In 2012, the Pennsylvania DEP said radiation alarms at landfills accepting Marcellus shale drilling waste went off 1,325 times to indicate the presence of radium and other materials. However, Dorsey said he found no such radioactivity during a recent test of EQT Corp. drilling waste taken to a Wetzel County landfill.
“It was a very low reading,” he said. “The Legislature told us to do more studies, which we will. But I am not concerned about it now.”
In another matter at the meeting, Marshall County Emergency Management Director Tom Hart said there was recently an oversized load moving in part of the county that was not on schedule. This was a different load from the Williams Energy superloads that traveled through the county in February and March.
“A couple of our fire departments were dispatched for a fire and got stuck behind an oversized load,” he said.
While not identifying the specific companies involved, Hart said some subcontractors moving the oversized load were not cooperative.
“They (emergency personnel) don’t have time to argue with escort companies,” he said.

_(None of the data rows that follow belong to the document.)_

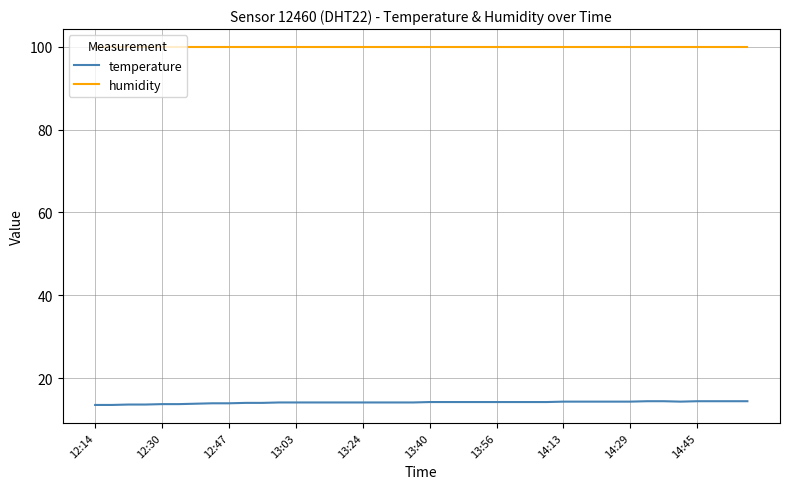

Which series has the widest spread of values?

temperature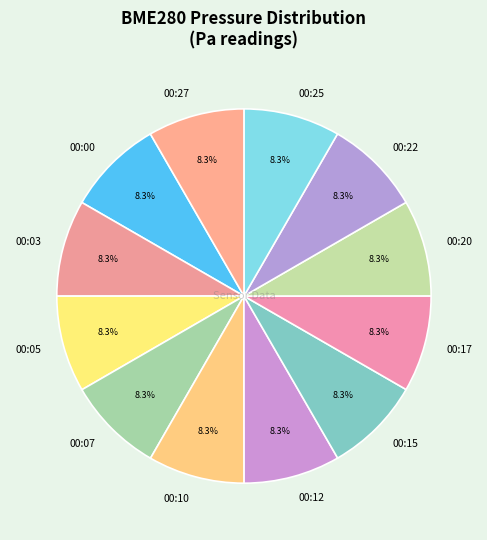

Count the number of slices in the pie.

12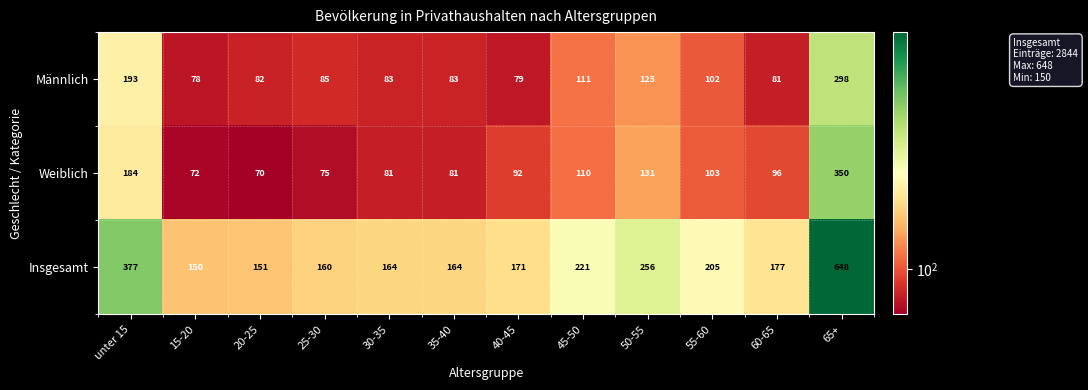

What is the sum of the Weiblich values at 20-25 and 40-45?

162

As for the superloads, the 41-yard long machines each traveled from the Benwood CSX rail yard to the Williams Oak Grove facility. On the first day of the initial move, a Marshall County school bus got stuck behind the superload along W.Va. 88 when it was not scheduled to be there, causing some students to be nearly two hours late getting home.
“When you say, ‘we are stopping,’ and don’t – that upset a lot of people,” county resident John Toth said.
Hart said the second move was much smoother than the first. Williams spokeswoman Helen Humphreys said another superload will probably follow the same path in June. Although not as heavy as the de-ethanizer, the device will be 40 yards long.
“Hopefully, the third one will go well,” Hart said.
The task force – founded in 2010 at the beginning of the county’s Marcellus Shale boom – now meets on a bi-monthly basis. It allows industry representatives to converse with public officials regarding problems the county may be experiencing because of the shale rush.
The next task force meeting is set for 12:30 p.m. June 3 at the Grand Vue Park banquet hall. It is open to the public.